In February, one of the founders of the violent neo-Nazi group Atomwaffen Division, Brandon Russell, and his girlfriend, Sarah Clendaniel, have been charged with plotting an attack against the power grid in Baltimore, Maryland, with Russell being accused of sharing a YouTube video about the attack on Duke Energy substations in Moore County as part of the planning.

Substation attacks in North Carolina

(Justin Moore/CBS 17)

The Dec. 3, 2022, shooting of two Duke Energy substations in Moore County is one of three separate incidents of substations being shot at in North Carolina over the span of a few short months with the first being on Nov. 11, 2022, in Jones County when 12,000 people lost power for a couple of hours after a Carteret-Craven Electrical Cooperative substation was shot. Then, on Jan. 17, 2023, an EnergyUnited substation was shot in Randolph County, but no one lost power.

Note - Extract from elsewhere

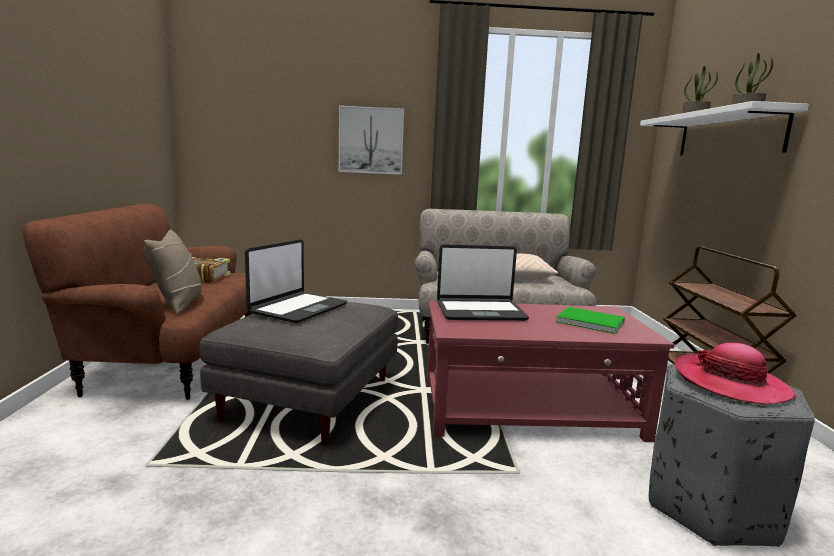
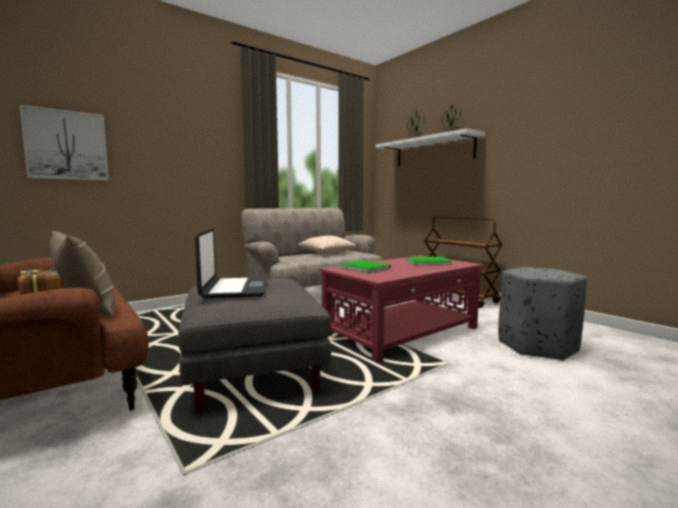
camera: 35 degrees left, 5 degrees down
(371, 140) = (187, 153): picture -> picture (66, 145)
(480, 311) = (364, 267): laptop -> green book
(730, 383) = (540, 271): hat -> none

The FBI is offering thousands in rewards for information on these three shootings.

More from FOX8

North Carolina News

See the latest North Carolina news

Two weeks after the Moore County shooting, at the beginning of Hannukah, a banner adorned with Nazi imagery advertising a Telegram channel for the “National Socialist Resistance Front” was unfurled on a highway overpass in Vass, and a second banner was found on Christmas in Cameron. The Telegram shown on the banner had numerous Nazi memes and graphics, including what appeared to be an image, posted just two days after the Jones County shooting, of a person’s silhouette in front of an electrical substation with the words “bring it all down,” a phrase that was also featured on the first banner.

The Moore County Sheriff’s Office said at the time that they were investigating these incidents separately.

No charges have been filed in any of the shootings.